EL PASO, Texas (KTSM) – El Paso County plans to recognize hundreds of Downtown properties for their historical significance is in the hands of the National Park Service.
An official with the federal agency charged with reviewing the county’s application for a Downtown Historic District says it may take some time before a decision is made. And, the process may take up to four more weeks before the agency has an answer.
Earlier this month, the Texas Historical Commission forwarded the application to the park service for a determination. If approved, nearly 300 Downtown properties with stand alone and contributing historical significance will be put on the National Park Service’s National Register of Historic Places.
Designations are primarily honorary and generally do not place restrictions on property owners. Properties within a district are eligible to use historic tax credits and federal dollars to renovate buildings.

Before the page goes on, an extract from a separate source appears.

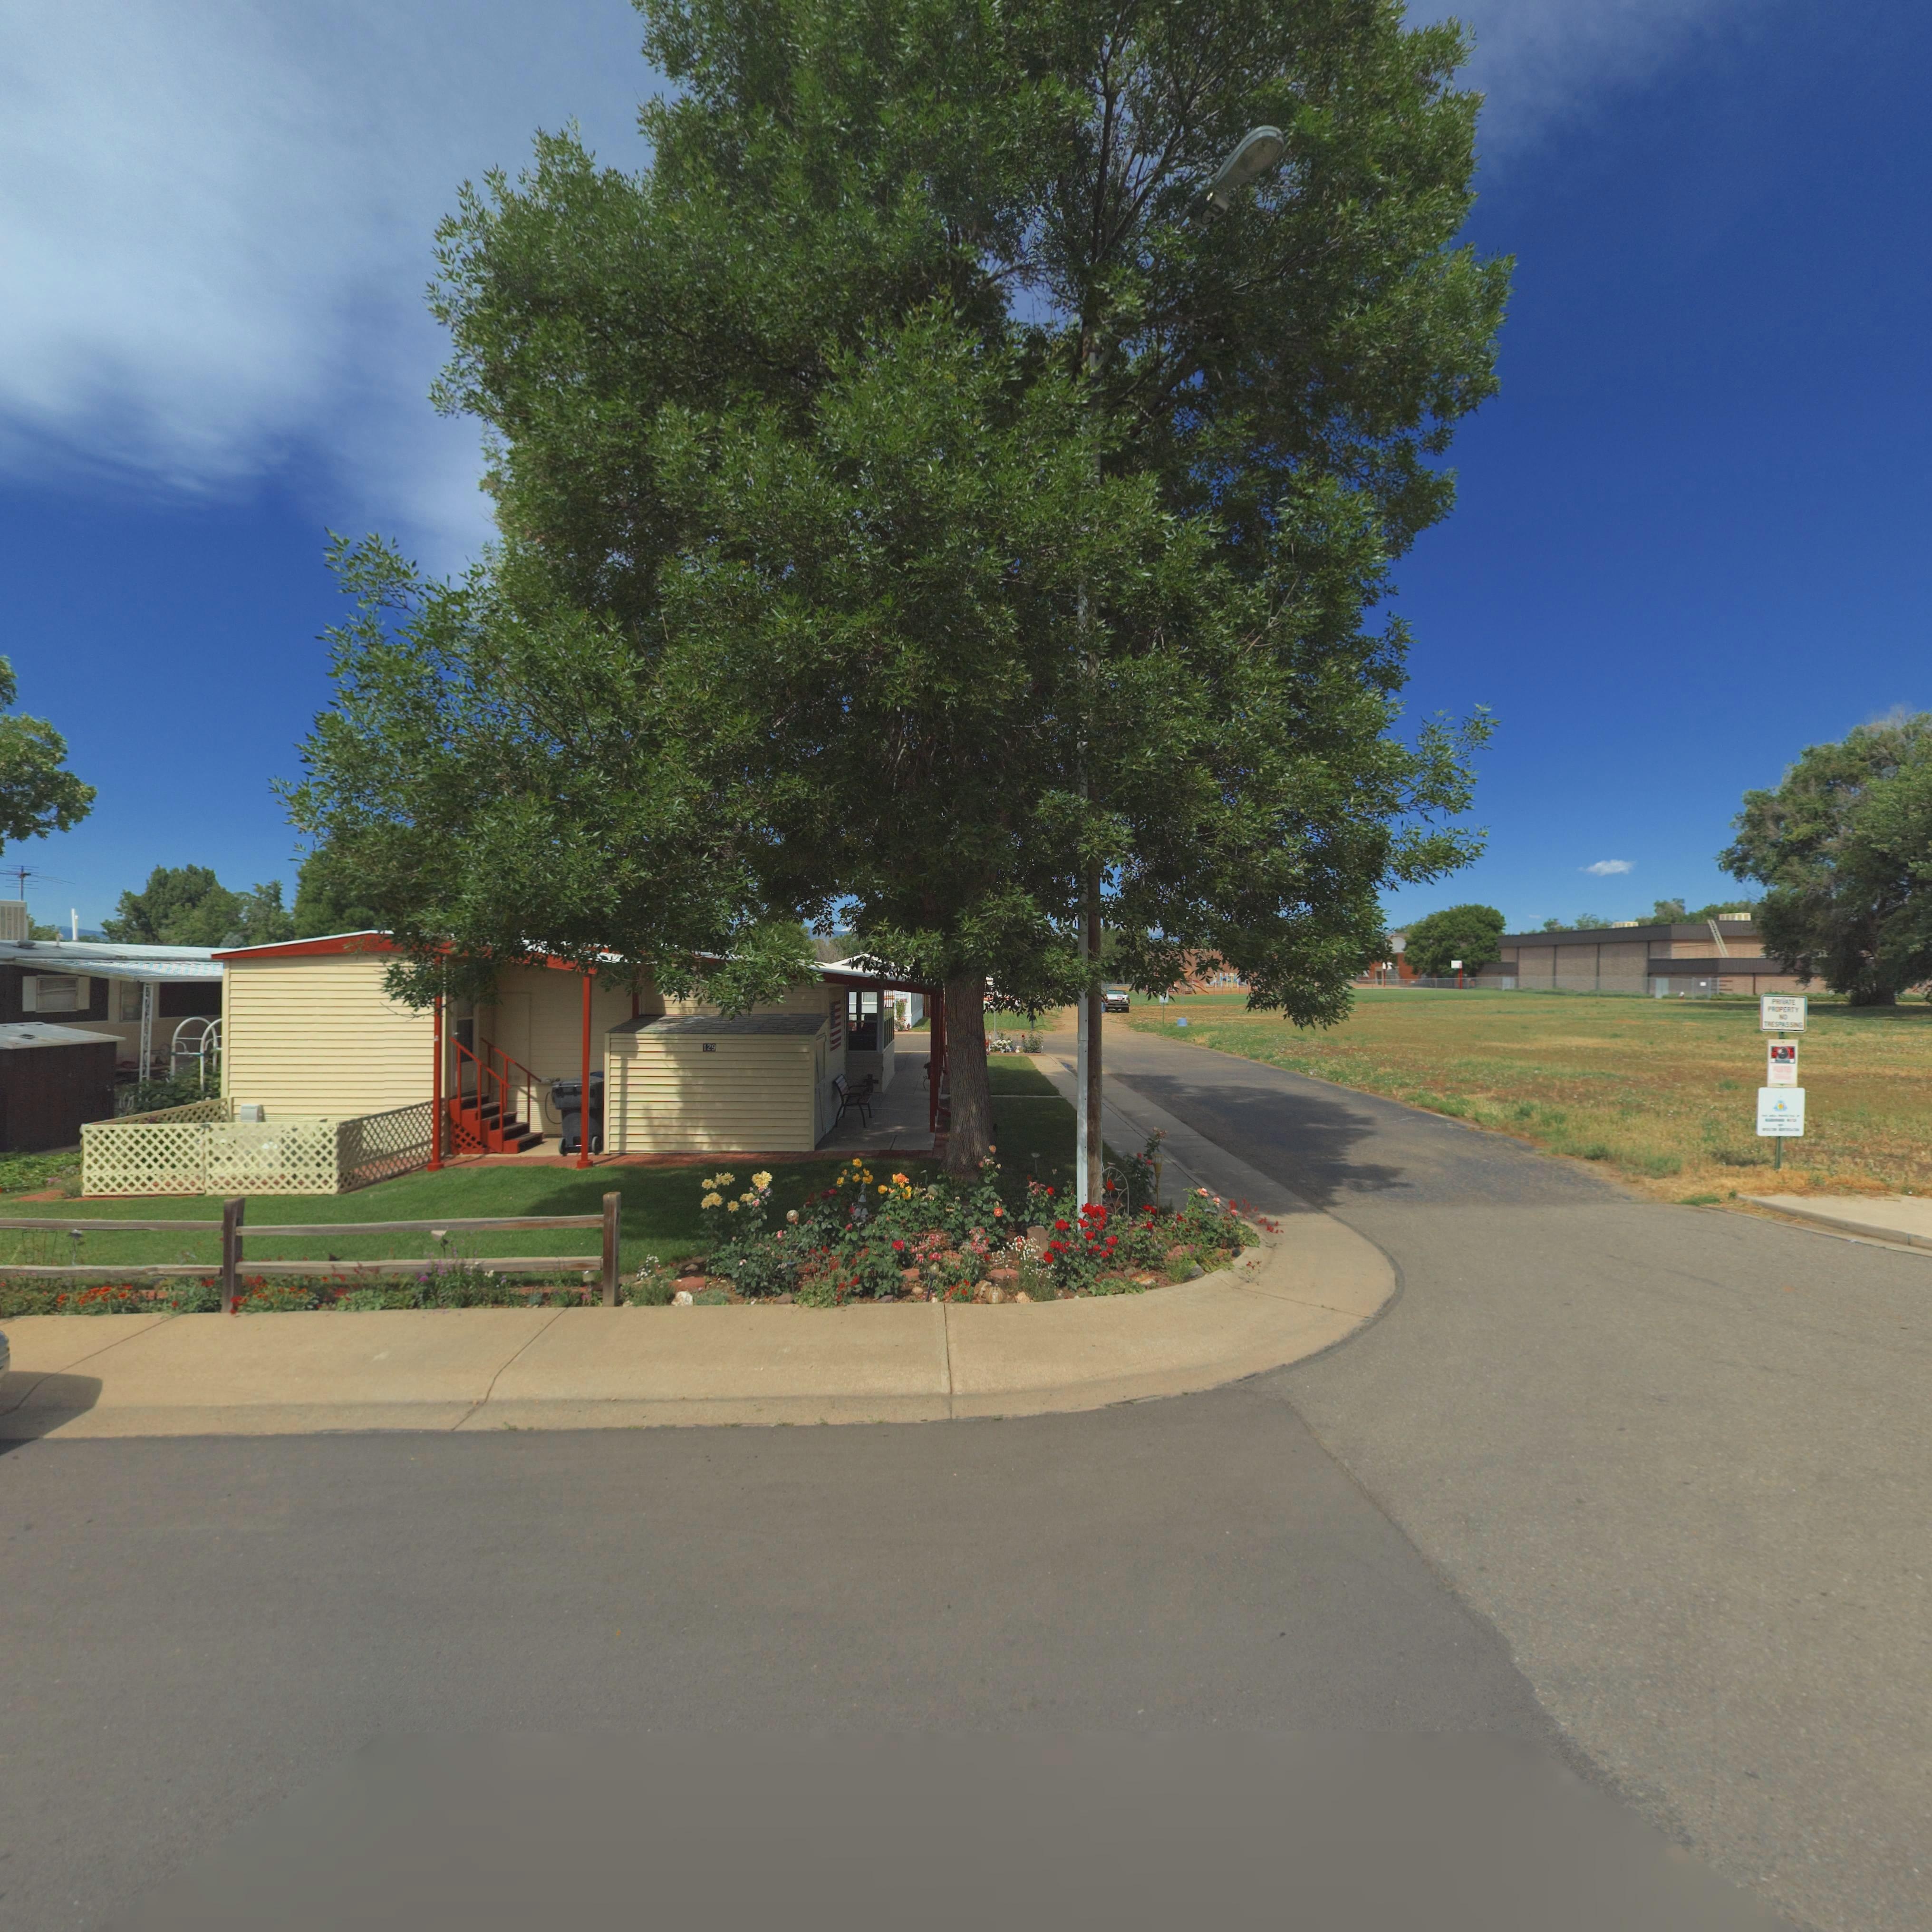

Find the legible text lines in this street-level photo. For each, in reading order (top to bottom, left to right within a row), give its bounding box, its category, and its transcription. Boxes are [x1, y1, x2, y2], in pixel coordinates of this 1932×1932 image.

[703, 1043, 716, 1051] StreetNumber: 129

The proposed district has been tangled in controversy due to an existing city ordinance and because of 13 properties included in the plans that exist within the footprint of the city’s proposed multipurpose performing arts and entertainment center.
A THC memo to the NPS says there is significant historical and cultural merit to the district but 122 of 214 property owners within the proposed boundaries oppose the designation. Some letters of opposition lack notary seals but with advice from the Texas Office of Attorney general, the THC finds them to be valid.
In January, a review board with THC considered the merit of the county’s application for the district. Thought the members of that commission heard opposition, they still agreed to approve the county’s application and move it along the process.
“The THC requested that the Keeper of the National Register of Historic Places, Joy Beasley, make the eligibility determination,” a THC letter says.